Close

START UPS

Trade ministry receives Sh5 billion to boost innovation

Current innovations have had minimal impact in driving Kenya’s economy.

In Summary

• KEIP, which is a six-year project is set to increase innovation and productivity in about 200 select private sector firms.

• The credit facility was given at a two per cent interest rate with a 30-year repayment period with World Bank offering a five year grace period.

Trade CS Peter Munya during a press conference.
Trade CS Peter Munya during a press conference.
Image: PATRICK VIDIJA

The industrialisation department under the Trade Ministry has received a $50 million (Sh5 billion)  from World Bank for infrastructure support for innovations in Kenya.

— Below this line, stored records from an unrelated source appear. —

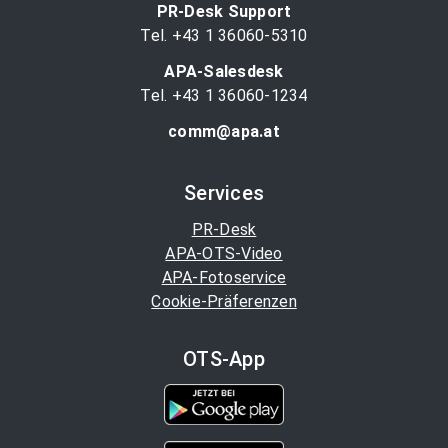
PR-Desk Support
Tel. +43 1 36060-5310
APA-Salesdesk
Tel. +43 1 36060-1234
comm@apa.at
Services
PR-Desk
APA-OTS-Video
APA-Fotoservice
Cookie-Präferenzen
OTS-App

Speaking at the launch of the Kenya Industry and Entrepreneurship Project, the initiative’s project manager Stephen Odua said, despite the country witnessing a number of innovations, they have had  minimal impact in driving Kenya’s economy.

KEIP, which is a six year project is set to increase innovation and productivity in about 200 select private sector firms.

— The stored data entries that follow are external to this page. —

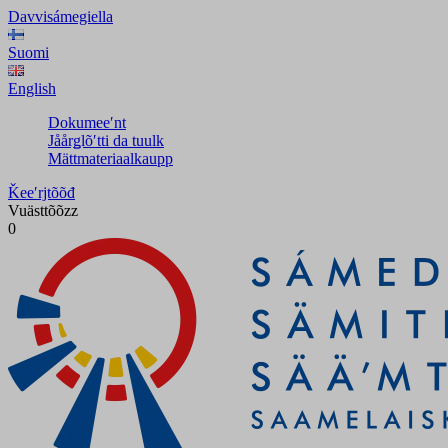
Davvisámegiella
Suomi
English
Dokumeeʹnt
Jåårǥlõʹtti da tuulk
Mättmateriaalkaupp
Ǩeeʹrjtõõđ
Vuästtõõzz
0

“The challenge could be innovators are unable to reach the traditional industries,” Odua said. “We want more participation by innovators in both regional and international markets.”

KEIP is looking to increase innovation and productivity in over 200 select private sector firms.

Odua said about 132 of these companies should be geared towards creating an M-Pesa- like effect on Kenya’s economy.

The the International Development Association, the arm of the World Bank that helps the world’s poorest and developing country, awarded the credit facility at a two per cent interest to be paid over a 30 years. There is a five year grace period.

 World Bank Kenya director Felipe Jaramillo welcomed the initiative adding that there was need to boost the innovation and entrepreneurship ecosystem.

“This can only be done by supporting intermediaries such as hubs, accelerators, incubators and technology boot camps as well as establishing greater linkages between local start ups and traditional industries,” he said.

The programme also aims to establish links between local start ups and international networks as well as between academia and the industry to fuel economic growth.

 Investment and Industry PS Betty Maina said despite the partnership being a step in the right direction, a lot more still needed to be done to increase firms’ productivity in the country.

“It is important that what you are producing can be commercialised and utilised by small business," she said.